• _THE INPUT_
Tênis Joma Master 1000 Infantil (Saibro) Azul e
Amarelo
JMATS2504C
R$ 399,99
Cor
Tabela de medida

• _YOUR TASK_
Write out every line of the listing above verbatim, in the original order and with the same line breaks.

• _OUTPUT OF THE TASK_
Tênis Joma Master 1000 Infantil (Saibro) Azul e
Amarelo
JMATS2504C
R$ 399,99
Cor
Tabela de medida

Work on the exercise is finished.